While Nathan Gluck was holed up in Warhol’s home studio making illustrations, Warhol would make his way from magazine to magazine scaring up new assignments. In these early days he already had a “factory” mentality.

Still from Warhol’s film “Chelsea Girls”

Warhol moved into filmmaking, managing the Velvet Underground , and eventually even television. He tried to abandon traditional art making along the way; he declared painting dead long before it was cool.

REPORTER: Ten years ago people were talking about the end of painting.

WARHOL: Well, I did. I always said that back then.

REPORTER: Was that tongue-in-cheek or did you really think that you had stopped painting?

WARHOL: I was serious.

His doubts about painting had already surfaced as he moved into Pop in early 1961, when he abandoned the painterly brushwork of his first Coke bottles. They matured in late ’62, when he replaced his brushes with a printer’s screens. 🔗

Warhol never abandoned painting or art making. His paintings, especially his society portraits, funded his other creative endeavors. The ongoing creation of fine art functioned to maintain Warhol’s identity as an artist and not just some famous guy who makes things. His silk-screened paintings were successful (and profitable) art in their own right, but they were also important signifiers of art.

Warhol’s public profile didn’t demand that he make genuinely important new art; given the fame he had already racked up, he just needed to make enough art, publicly enough, to remain recognizable as “Andy Warhol, the artist.

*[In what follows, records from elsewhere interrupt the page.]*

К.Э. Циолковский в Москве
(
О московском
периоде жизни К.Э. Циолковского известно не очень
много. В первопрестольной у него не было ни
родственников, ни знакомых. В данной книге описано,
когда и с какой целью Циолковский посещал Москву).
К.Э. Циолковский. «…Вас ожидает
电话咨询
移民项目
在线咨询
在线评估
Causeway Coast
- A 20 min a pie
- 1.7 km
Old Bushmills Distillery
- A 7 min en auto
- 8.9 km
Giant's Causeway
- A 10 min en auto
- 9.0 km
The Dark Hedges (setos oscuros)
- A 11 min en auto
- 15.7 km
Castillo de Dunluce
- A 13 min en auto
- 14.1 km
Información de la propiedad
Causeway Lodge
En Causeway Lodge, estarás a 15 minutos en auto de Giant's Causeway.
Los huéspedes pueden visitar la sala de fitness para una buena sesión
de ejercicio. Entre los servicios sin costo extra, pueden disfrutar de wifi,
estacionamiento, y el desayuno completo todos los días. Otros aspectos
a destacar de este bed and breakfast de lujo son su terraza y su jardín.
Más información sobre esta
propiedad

Warhol was completely forthright about the fact that he worked with a crew of assistants who often did most of the real work in creating his artworks. In some cases he even exaggerated how little effort he put in. In this way Warhol was exploding the myth of the lone artistic genius toiling away in their studio.

A struggling artists may work alone, but this is because they can’t afford the help. Any successful working artist (now, back in the 1960s, or the 1760s) employed a crew. The people working under an artist might have aspirations of their own. For others it was just a cool job. Warhol was  really not much different from his contemporaries. Rauschenberg surely wasn’t stretching his own canvases or producing his own silk screens. The difference is that Warhol was honest about it, He bragged about it. He said himself “I’ve got to bring home the bacon, I’ve got a lot of mouths to feed…”.

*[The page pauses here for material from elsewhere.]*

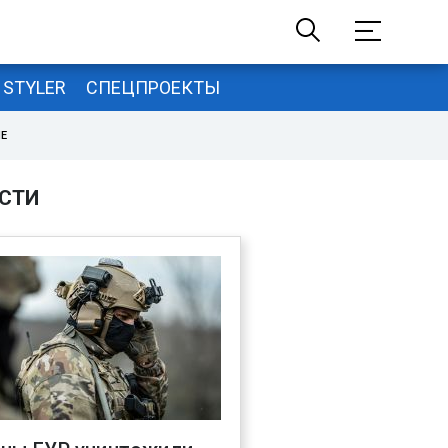
STYLER
СПЕЦПРОЕКТЫ
НЕ
СТИ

Before long, however, it dawned on him that in “taking care of business”—shooting movies under his name, selling his prints, and finding him portrait commissions—his peons were executing a new kind of art for him, the way Malanga and others had executed some of his early silkscreens. “I knew that work was going on, even if I didn’t have any idea what the work would come to,” Warhol wrote. That corporate “work” turned out to be some of the most important art he ever made—“Business Art,” he came to call it, “the step that comes after art.” It established that everything this artist would do as head of Andy Warhol Enterprises, Inc.—as portraitist, publisher, publicist, celebrity or salesman—counted as components in one boundless work, part performance art, part Conceptual Art and part portrait of the market world he lived in.

Warhol lived as an artist, manager, teacher, CEO, pitchman, and celebrity influencer. His entire public life is a sort of Bauhaus Gesamtkunstwerk with no line separating the art, the business, the business of art, and the art of doing business.